- Exercise requirements -
Edit the lines from the start of the records up to and including the line with "cursor = mDatabase.rawQuery(builder.toString(), selectArgs);", swapping "selectArgs" for "whereArgs" and keeping everything else the same.

Stored data records:
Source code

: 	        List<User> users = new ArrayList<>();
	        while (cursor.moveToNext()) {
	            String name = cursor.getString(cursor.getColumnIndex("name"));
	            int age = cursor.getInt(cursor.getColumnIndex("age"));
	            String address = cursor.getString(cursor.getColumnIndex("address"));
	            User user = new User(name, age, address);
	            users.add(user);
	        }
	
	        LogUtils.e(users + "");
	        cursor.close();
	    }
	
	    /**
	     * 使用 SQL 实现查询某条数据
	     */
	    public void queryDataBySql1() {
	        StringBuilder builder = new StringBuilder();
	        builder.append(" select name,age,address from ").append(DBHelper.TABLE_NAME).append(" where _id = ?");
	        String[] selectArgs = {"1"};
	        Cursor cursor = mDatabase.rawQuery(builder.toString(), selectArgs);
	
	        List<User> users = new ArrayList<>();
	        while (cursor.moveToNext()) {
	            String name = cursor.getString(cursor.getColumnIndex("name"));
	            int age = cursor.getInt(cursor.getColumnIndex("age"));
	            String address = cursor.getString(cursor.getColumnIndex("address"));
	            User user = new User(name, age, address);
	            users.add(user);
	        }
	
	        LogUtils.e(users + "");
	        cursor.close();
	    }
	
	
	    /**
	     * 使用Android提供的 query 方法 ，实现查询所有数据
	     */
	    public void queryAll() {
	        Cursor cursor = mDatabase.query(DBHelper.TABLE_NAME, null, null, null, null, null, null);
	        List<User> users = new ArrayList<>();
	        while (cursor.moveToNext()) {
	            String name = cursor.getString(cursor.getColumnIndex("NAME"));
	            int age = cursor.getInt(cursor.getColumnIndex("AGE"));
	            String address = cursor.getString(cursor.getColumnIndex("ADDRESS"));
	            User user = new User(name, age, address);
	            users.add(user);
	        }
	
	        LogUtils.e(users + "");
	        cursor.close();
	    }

- Written solution -
Source code

: 	        List<User> users = new ArrayList<>();
	        while (cursor.moveToNext()) {
	            String name = cursor.getString(cursor.getColumnIndex("name"));
	            int age = cursor.getInt(cursor.getColumnIndex("age"));
	            String address = cursor.getString(cursor.getColumnIndex("address"));
	            User user = new User(name, age, address);
	            users.add(user);
	        }
	
	        LogUtils.e(users + "");
	        cursor.close();
	    }
	
	    /**
	     * 使用 SQL 实现查询某条数据
	     */
	    public void queryDataBySql1() {
	        StringBuilder builder = new StringBuilder();
	        builder.append(" select name,age,address from ").append(DBHelper.TABLE_NAME).append(" where _id = ?");
	        String[] whereArgs = {"1"};
	        Cursor cursor = mDatabase.rawQuery(builder.toString(), whereArgs);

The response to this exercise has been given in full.